5. A method for screening or detecting a fast-growing largemouth bass and/or identifying or screening a largemouth bass parent which is easy to domesticate artificial compound feed, which is characterized in that the largemouth bass with 284bp of a SEQ ID NO.2 sequence as an A/A genotype is selected as the fast-growing and/or easy-domesticate artificial compound feed largemouth bass parent by detecting the SNP marker in claim 1.

6. The method as claimed in claim 5, wherein the primer pair of SEQ ID NO.3 sequence and SEQ ID NO.4 sequence is used for SNP marker detection, and Lateolabrax japonicus with A/A genotype at 284bp of SEQ ID NO.2 sequence is selected as a fast-growing Lateolabrax japonicus and/or a parent of Lateolabrax japonicus easy to domesticate artificial compound feed.

7. The method as claimed in claim 5 or 6, comprising extracting genomic DNA of Lateolabrax japonicus, performing PCR amplification by using primer pairs of SEQ ID NO.3 sequence and SEQ ID NO.4 sequence, and selecting Lateolabrax japonicus with A/A genotype at 284bp of SEQ ID NO.2 sequence as parent of Lateolabrax japonicus which grows rapidly and/or is easy to domesticate artificial compound feed.

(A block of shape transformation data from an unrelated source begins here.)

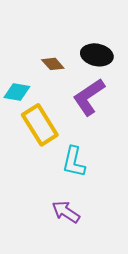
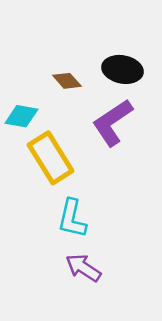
cyan L-shape: (74, 162) -> (72, 218), moved

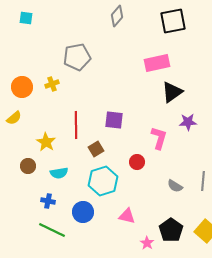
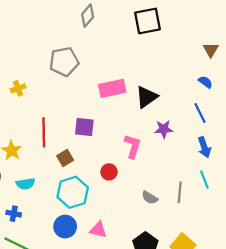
gray pentagon: (77, 57) -> (64, 62), moved
pink rectangle: (157, 63) -> (112, 88), moved
blue circle: (83, 212) -> (65, 227), moved

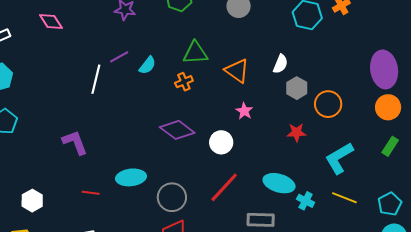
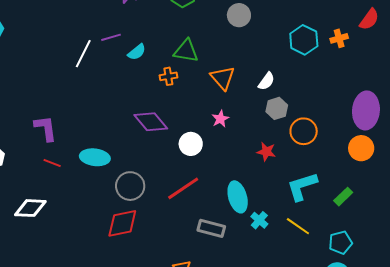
purple L-shape: (75, 142) -> (46, 128), moved
green rectangle: (390, 146) -> (343, 197), moved
cyan ellipse: (279, 183) -> (238, 197), turned 44

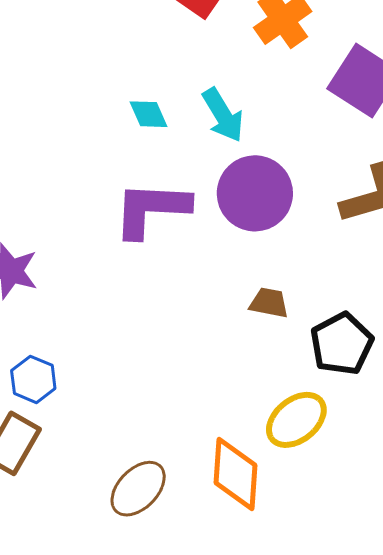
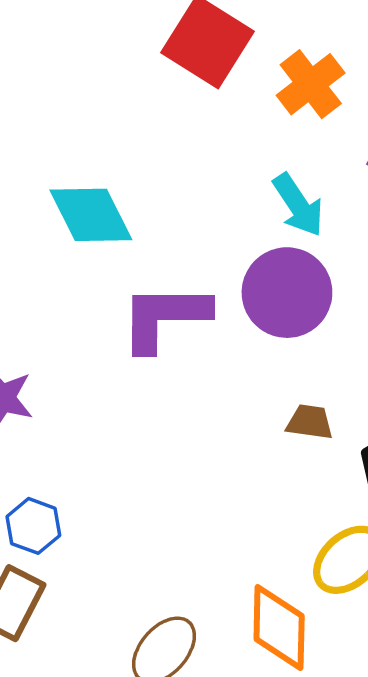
cyan diamond: (149, 114) -> (91, 215), moved, size x1.8
cyan arrow: (223, 115) -> (298, 205), moved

8. A kit for screening and/or detecting fast-growing micropterus salmoides and/or for identifying and/or screening micropterus salmoides parents that are susceptible to domestication of artificial compound feeds, the kit comprising reagents for detecting the SNP markers of claim 1.

9. The kit according to claim 8, comprising the primer set according to claim 3 or 4.

10. The kit of claim 9, further comprising reagents for use in the method of any one of claims 5-6.